You really can't know that until you have personally faced a specific diagnosis and learned what suffering and hardships it may entail for your baby, for you and for the rest of your family. That you so readily chose abortion for financial reasons alone indicates you probably wouldn't continue following a catastrophic diagnosis, so you may dismount your high horse now.
Choice can be easy, as it was in my case, or truly agonizing. But assuming the fetal position is not an appropriate response. Sartre called this 'bad faith,' meaning something worse than duplicity: a fundamental denial of freedom and the responsibility that it entails. Time to take your thumbs out of your mouths, ladies, and speak up for your rights.

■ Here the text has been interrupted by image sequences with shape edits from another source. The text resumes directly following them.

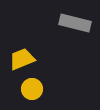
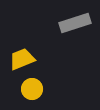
gray rectangle: rotated 32 degrees counterclockwise
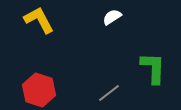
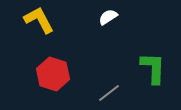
white semicircle: moved 4 px left
red hexagon: moved 14 px right, 16 px up
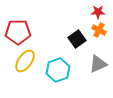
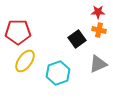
orange cross: rotated 16 degrees counterclockwise
cyan hexagon: moved 3 px down
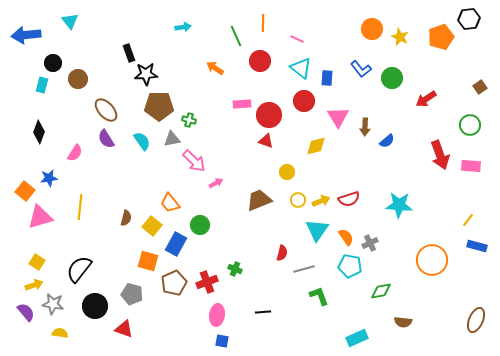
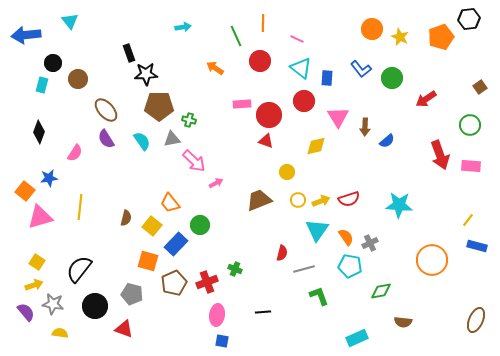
blue rectangle at (176, 244): rotated 15 degrees clockwise
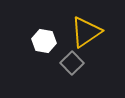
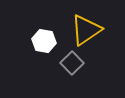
yellow triangle: moved 2 px up
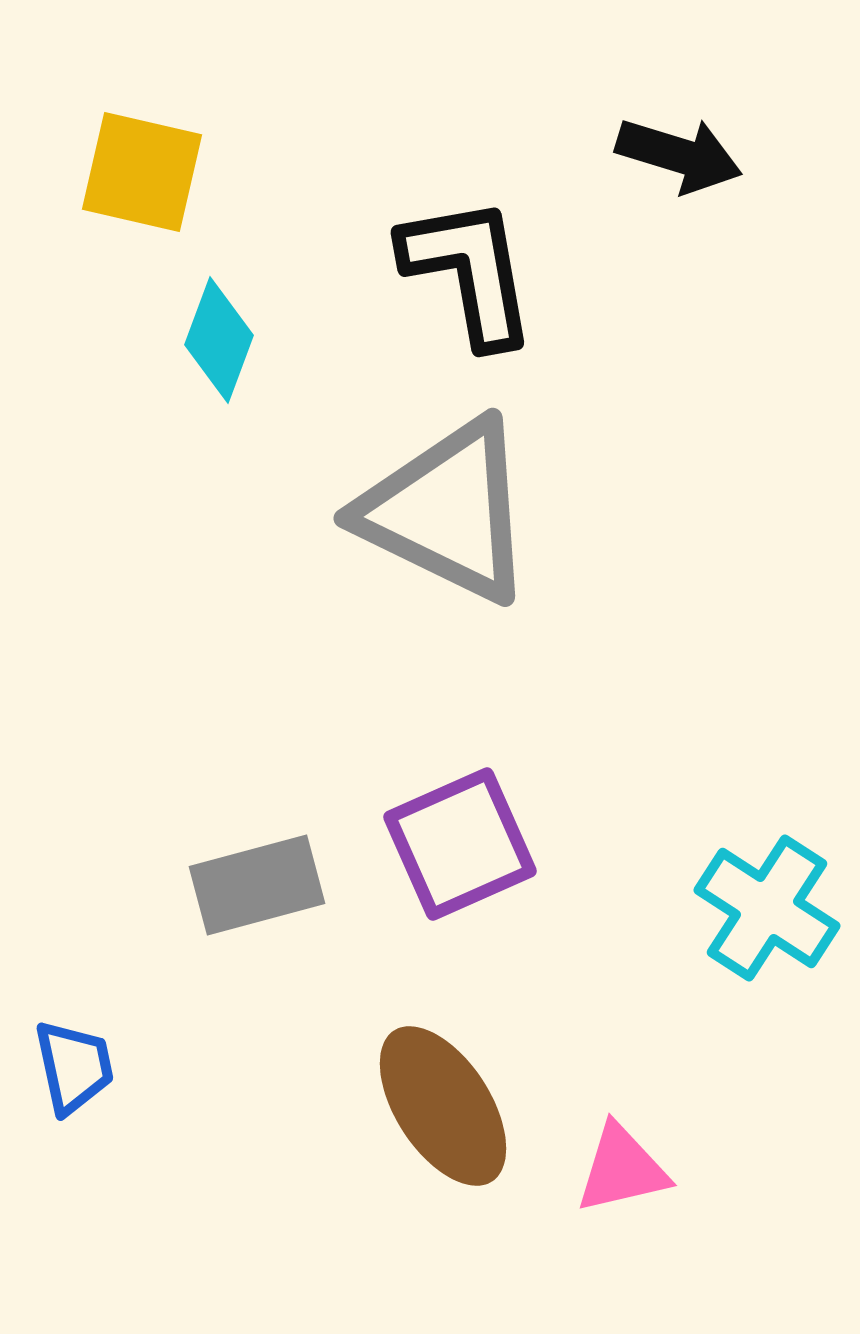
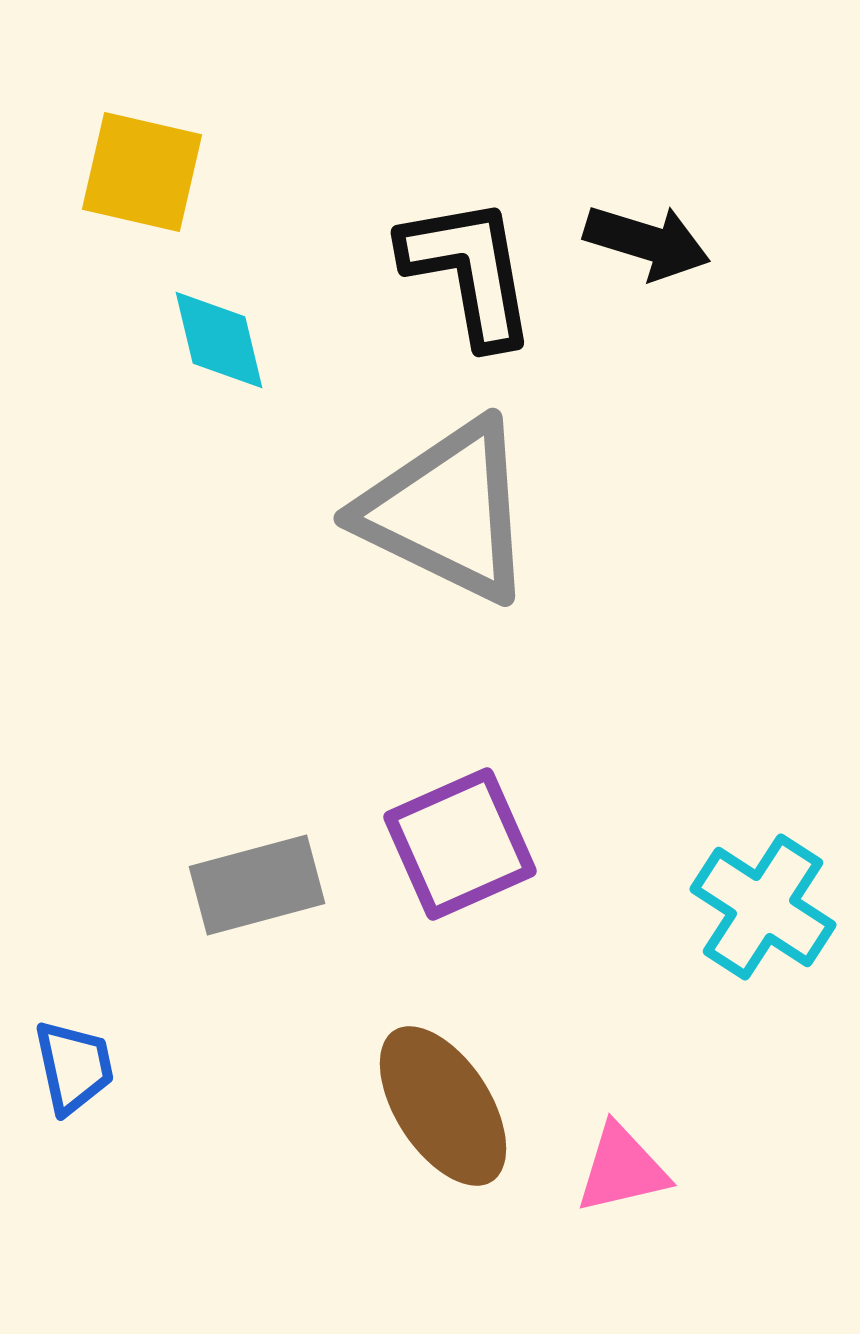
black arrow: moved 32 px left, 87 px down
cyan diamond: rotated 34 degrees counterclockwise
cyan cross: moved 4 px left, 1 px up
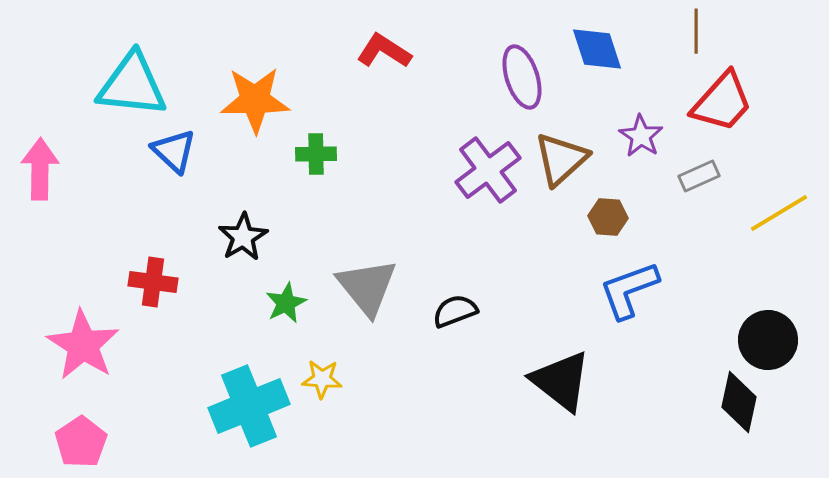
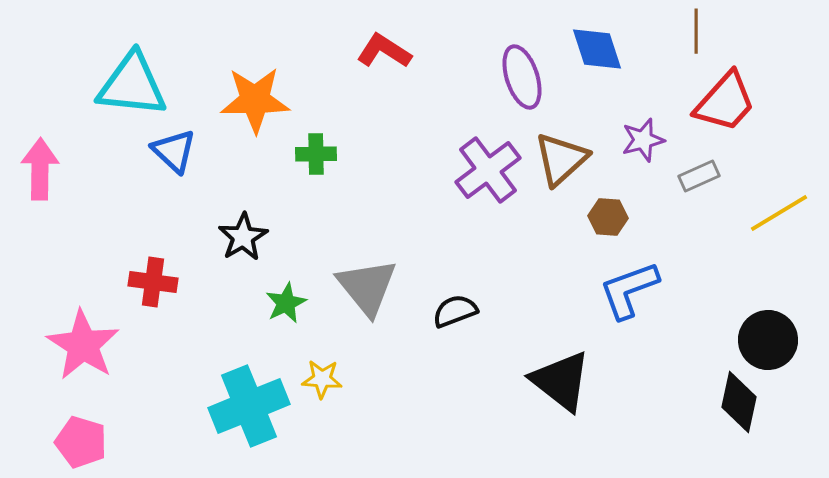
red trapezoid: moved 3 px right
purple star: moved 2 px right, 4 px down; rotated 24 degrees clockwise
pink pentagon: rotated 21 degrees counterclockwise
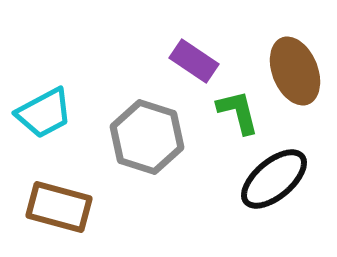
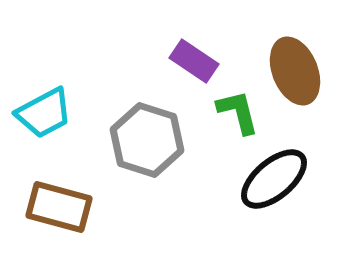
gray hexagon: moved 3 px down
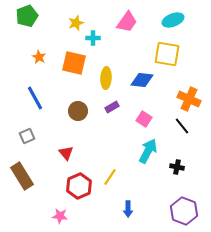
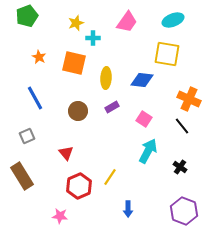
black cross: moved 3 px right; rotated 24 degrees clockwise
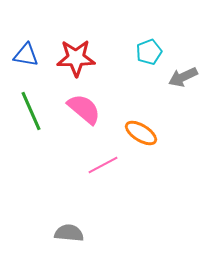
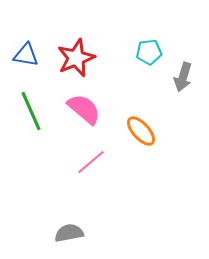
cyan pentagon: rotated 15 degrees clockwise
red star: rotated 21 degrees counterclockwise
gray arrow: rotated 48 degrees counterclockwise
orange ellipse: moved 2 px up; rotated 16 degrees clockwise
pink line: moved 12 px left, 3 px up; rotated 12 degrees counterclockwise
gray semicircle: rotated 16 degrees counterclockwise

If you had actually bothered to contact us rather than jumping to conclusions, we would have informed you that in April, 2004 A Heartbreaking Choice formed an official delegation and stood up for our reproductive rights (and yours) at the March for Women’s Lives in Washington D.C. To get there, I took a 14-hour trip on a packed Planned Parenthood bus with a narcoleptic driver. No thumb suckers here, Barbara.